Come Over to Abo-Abo and Help Us

One day more than a year ago, Mando, a Palawano Adventist man from the Abo-Abo area, came to Kamantian to request our help. The Abo-Abo area is the most northerly settlement of Palawanos in southeast Palawan. Mando told us his area had been evangelized by some American Adventists several years ago. After two weeks of meetings, he and others had been baptized into a Tagalog church just north of them. He described how abandoned they felt when their evangelist died, ending the payments Mando and several others in the area had been receiving as lay pastors. They felt marginalized at the Tagalog church, and their spiritual needs weren’t being met, so they stopped attending, and no one had seemed to miss them. He begged us to help his church and support him.

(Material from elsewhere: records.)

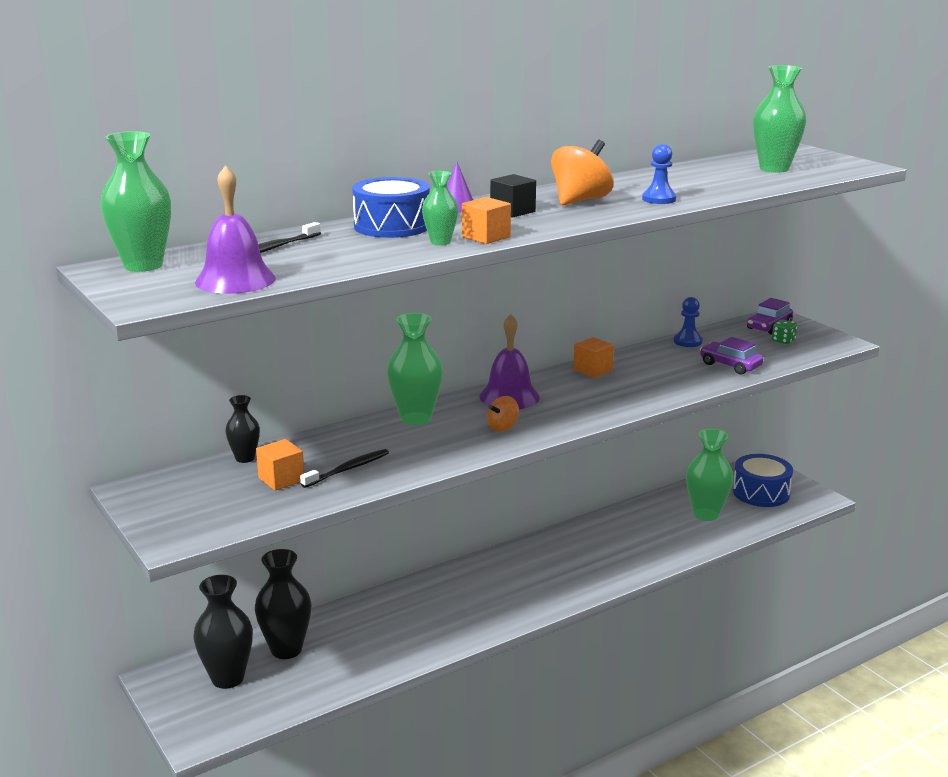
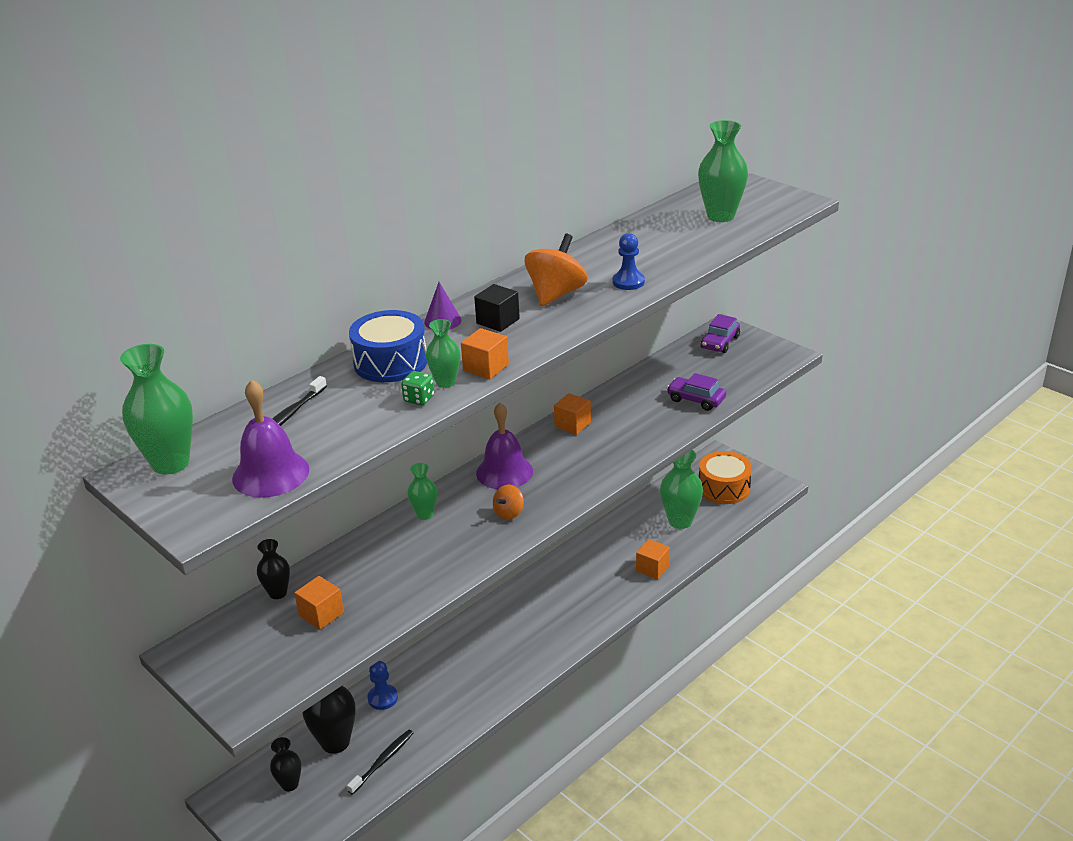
camera: 10 degrees left, 10 degrees up
black vase [193,575,253,689] -> black vase [270,737,301,791], size x0.57
black toothbrush [300,449,389,488] -> black toothbrush moved to [347,730,413,795]
green vase [387,313,443,425] -> green vase [407,463,437,520], size x0.57
blue pawn [674,297,703,347] -> blue pawn moved to [368,661,398,710]
blue drum [733,454,793,507] -> orange drum [699,451,752,504]
green dice [772,319,797,344] -> green dice moved to [401,371,434,405]
none -> orange cube [636,539,670,580]

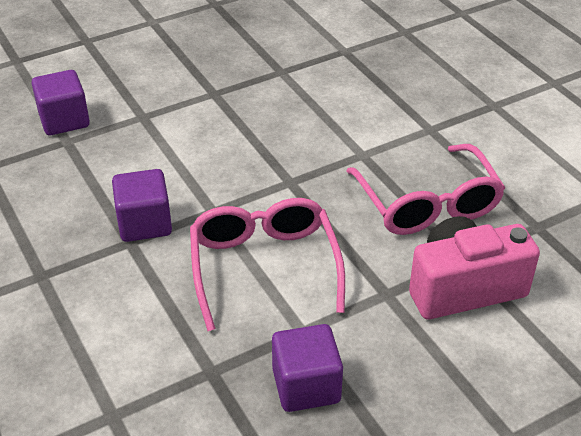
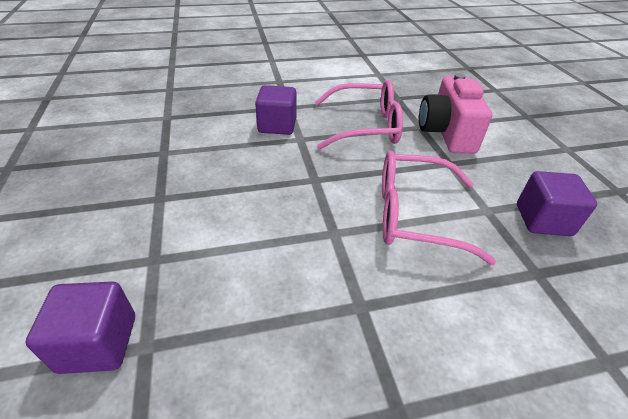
camera: 75 degrees left, 0 degrees up
purple cube [112,169,172,242] -> purple cube moved to [255,85,297,135]

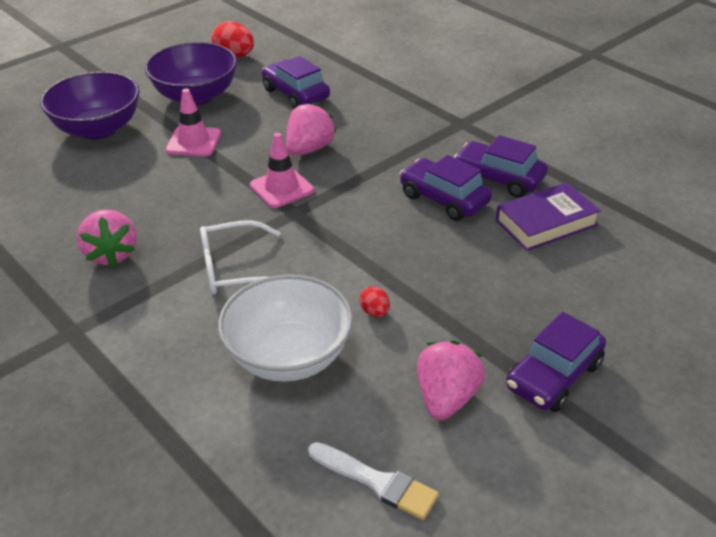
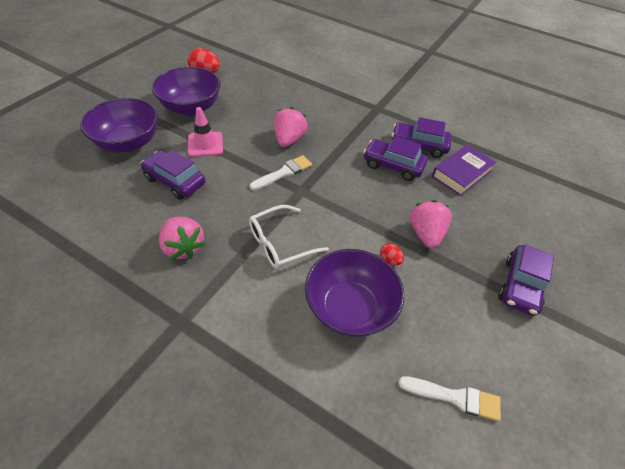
camera: 20 degrees left, 10 degrees up
white bowl [218,275,353,382] -> purple bowl [305,249,404,337]
pink traffic cone [250,133,314,208] -> white brush [250,155,312,190]
purple car [262,56,330,109] -> purple car moved to [141,150,206,200]
pink strawberry [417,340,485,420] -> pink strawberry moved to [409,200,452,249]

We told him we would try to visit his area within the next several months. However, we were completely consumed with our already full ministry. Periodically, Mando would call us to plead for support and tell us of his efforts to hold his tiny congregation together.

One Sabbath when we were in the lowlands, we made time to go to Abo-Abo and visit Mando. Hiking into his village, Tegbebenga, is a picnic in a park compared to hiking into Kamantian. We found Mando and his church already done with their worship service, but we joined them for their afternoon program. Mando showed us the few Tagalog Bibles they had, the three Tagalog hymnals and one picture roll. We met his wife Nurya and their four young children and the handful of people meeting with them. We recognized their ardor and desire to work for God. We promised to bring our lay-pastors from Kamantian back for a visit, but we couldn’t promise when it would happen due to an upcoming furlough. The Abo-Abo group was sad when we left but hopeful we would return one day.

That day finally came on the tail end of our trip to the Taw’t Deram tribe last March. On a Friday morning, our group of 13 hiked into Tegbebenga. Mando had already informed people we were coming, so after eating lunch with them, we began treating the sick people who had come. We worked until just before sundown, ate supper, conducted a well-attended meeting and treated more people after the meeting.

On Sabbath, our pastors and high-school students took turns preaching and telling Bible stories during Sabbath School, church, an afternoon meeting and then again Sabbath evening. That night, I taught the people from Titus 2. I prayed the Lord would teach us in our respective dialects and that all would be blessed. The next day, Mando told me several people had wept that night in conviction that they needed the Lord to clean up their minds so their words and actions would be pure before Him. I praised God that the Holy Spirit had worked on people’s hearts. I was humbled and very encouraged that perhaps we could be instruments to bless these people and grow them as Christians.

Mando and Nurya expressed their gratefulness that we had come and ministered to them. They felt blessed to be taught in their language and in a manner that fit them culturally. They said the whole weekend had been a huge success, and the people felt cared for and blessed. We made arrangements to continue working with them, though we could not promise monthly funding until a donor or two would come forward.

The next month, we invited Mando and his family to Kamantian to live near us for a few weeks while we discipled them and gave them some specific ministry training. It was an eventful time and very enlightening. We found Mando and Nurya to be earnest in their desire to follow God and work for Him, and they have a heart for His people. Though not very educated, they are willing and able to learn. We found they were ignorant of some things, like tithing. Mando’s sermons tended always to be about what Christians should not do, so we worked with him to present Biblical sermons that would engage people in how to live an abundant Christian life.

Pray with us for Mando and Nurya. They are outgoing and outspoken, ever seeking to bring people to conversation. They are unabashedly Adventist. Pray for the work going on in their area. I know the Lord has a work to do in them and through them. They told us of a church in their area of another denomination that, when they received a Bible and began reading it, were astonished at the Bible truths and horrified at the false doctrine they had been following.

Please pray for this new area we are discipling and for the families, as they are often under attack through sickness. Pray they will be faithful and, though they are a long way from us in Kamantian, that we will be able to mentor them effectively.